Extract to read -
In the present invention, preferably, the average particle diameter of the boride particles is 1 μm or more, and is ¼ or less the average particle diameter of the lithium transition metal composite oxide particles (secondary particles). For example, when the average particle diameter of secondary particles is 10 μM, a preferred average particle diameter of the boride particles is less than or equal to ½ of 10 μm, that is, less than or equal to 2.5 μm. See the SEM photograph, which includes a view of the primary particles, a secondary particle and a sintered boride particle.
The primary particles may have a diameter of from 0.5 to 5 μm. The primary particles may have a diameter of from 5 to 20 μm.
When the average particle diameter of the boride particles is excessively small, the reactivity of the boride particles is excessively increased, and thus oxidation or excessive diffusion into the lithium transition metal composite oxide particles may occur during sintering, thereby failing to achieve sufficiently high conductivity. On the other hand, when the average particle diameter of the boride particles is excessively large, it may be difficult to adhere, with high uniformity, the boride particles to the surfaces of the lithium transition metal composite oxide particles.
In the present invention, the amount of the boride particles added is not particularly limited. When the amount of the boride particles added is excessively small, the action potential after the operation of the charge/discharge cycle in the non-aqueous electrolyte secondary battery cannot be sufficiently increased in some cases. On the other hand, when the amount of the boride particles added is excessively large, the energy density of a positive electrode may be excessively decreased. The amount of the boride particles added to the lithium transition metal composite oxide particles is preferably in the range of 0.1 mol % to 5 mol %.
An electrode for a non-aqueous electrolyte secondary battery according to the present invention includes an active material layer containing the above-described active material for a non-aqueous electrolyte secondary battery according to the present invention. By using the electrode for a non-aqueous electrolyte secondary battery according to the present invention, the action potential after the operation of a charge/discharge cycle in a non-aqueous electrolyte secondary battery can be increased.
A non-aqueous electrolyte secondary battery according to the present invention includes the above-described electrode for a non-aqueous electrolyte secondary battery according to the present invention. Therefore, the non-aqueous electrolyte secondary battery according to the present invention exhibits a high action potential after the operation of a charge/discharge cycle. That is, the non-aqueous electrolyte secondary battery according to the present invention has excellent output characteristics.

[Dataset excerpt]
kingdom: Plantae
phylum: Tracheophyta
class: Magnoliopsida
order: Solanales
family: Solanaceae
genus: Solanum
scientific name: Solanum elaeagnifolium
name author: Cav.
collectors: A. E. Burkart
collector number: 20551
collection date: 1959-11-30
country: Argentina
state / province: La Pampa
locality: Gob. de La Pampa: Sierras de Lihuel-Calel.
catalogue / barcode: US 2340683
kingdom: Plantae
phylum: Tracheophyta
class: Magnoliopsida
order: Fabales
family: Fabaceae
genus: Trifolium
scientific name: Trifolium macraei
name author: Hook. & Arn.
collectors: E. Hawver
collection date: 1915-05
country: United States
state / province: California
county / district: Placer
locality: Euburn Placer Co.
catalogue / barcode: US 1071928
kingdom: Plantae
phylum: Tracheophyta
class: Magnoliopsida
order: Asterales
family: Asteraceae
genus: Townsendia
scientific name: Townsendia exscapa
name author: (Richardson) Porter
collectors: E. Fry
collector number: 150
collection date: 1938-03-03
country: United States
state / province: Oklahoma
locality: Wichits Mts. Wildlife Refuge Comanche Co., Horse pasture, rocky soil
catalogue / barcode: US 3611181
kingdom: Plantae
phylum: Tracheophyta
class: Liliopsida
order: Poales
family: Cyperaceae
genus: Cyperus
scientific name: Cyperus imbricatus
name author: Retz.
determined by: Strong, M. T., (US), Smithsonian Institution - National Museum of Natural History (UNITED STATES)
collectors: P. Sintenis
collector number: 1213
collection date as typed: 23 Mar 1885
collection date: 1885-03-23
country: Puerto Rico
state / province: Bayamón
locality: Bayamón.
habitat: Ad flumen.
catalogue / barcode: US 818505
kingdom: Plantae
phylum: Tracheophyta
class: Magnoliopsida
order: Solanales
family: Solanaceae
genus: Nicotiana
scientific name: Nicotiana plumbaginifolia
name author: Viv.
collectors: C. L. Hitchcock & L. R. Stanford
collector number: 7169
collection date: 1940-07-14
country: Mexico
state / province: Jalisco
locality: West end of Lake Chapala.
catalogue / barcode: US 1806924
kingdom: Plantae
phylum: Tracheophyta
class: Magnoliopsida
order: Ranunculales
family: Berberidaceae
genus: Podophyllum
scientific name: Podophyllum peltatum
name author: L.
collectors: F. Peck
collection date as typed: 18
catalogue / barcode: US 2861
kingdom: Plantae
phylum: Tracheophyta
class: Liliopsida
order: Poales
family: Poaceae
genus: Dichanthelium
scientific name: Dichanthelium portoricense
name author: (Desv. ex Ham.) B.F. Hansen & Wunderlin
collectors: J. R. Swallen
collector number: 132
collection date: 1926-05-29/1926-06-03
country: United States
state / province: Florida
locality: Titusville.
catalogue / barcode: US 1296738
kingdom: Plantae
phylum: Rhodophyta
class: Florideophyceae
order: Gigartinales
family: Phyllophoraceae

Directions -
a) Revise the battery material text from "The primary particles may have a diameter of from 0.5" to "composite oxide particles.", putting "firing" in place of "sintering".
b) According to the battery material text, why should the average particle diameter of the boride particles be neither too small nor too large?
The records have nothing to do with the work here.

Answers in order -
a)
The primary particles may have a diameter of from 0.5 to 5 μm. The primary particles may have a diameter of from 5 to 20 μm.
When the average particle diameter of the boride particles is excessively small, the reactivity of the boride particles is excessively increased, and thus oxidation or excessive diffusion into the lithium transition metal composite oxide particles may occur during firing, thereby failing to achieve sufficiently high conductivity. On the other hand, when the average particle diameter of the boride particles is excessively large, it may be difficult to adhere, with high uniformity, the boride particles to the surfaces of the lithium transition metal composite oxide particles.

b) If the boride particles are too small, they become too reactive and may oxidize or diffuse excessively into the lithium transition metal composite oxide particles during sintering, so sufficiently high conductivity is not achieved. If they are too large, they may be hard to adhere uniformly to the surfaces of the composite oxide particles.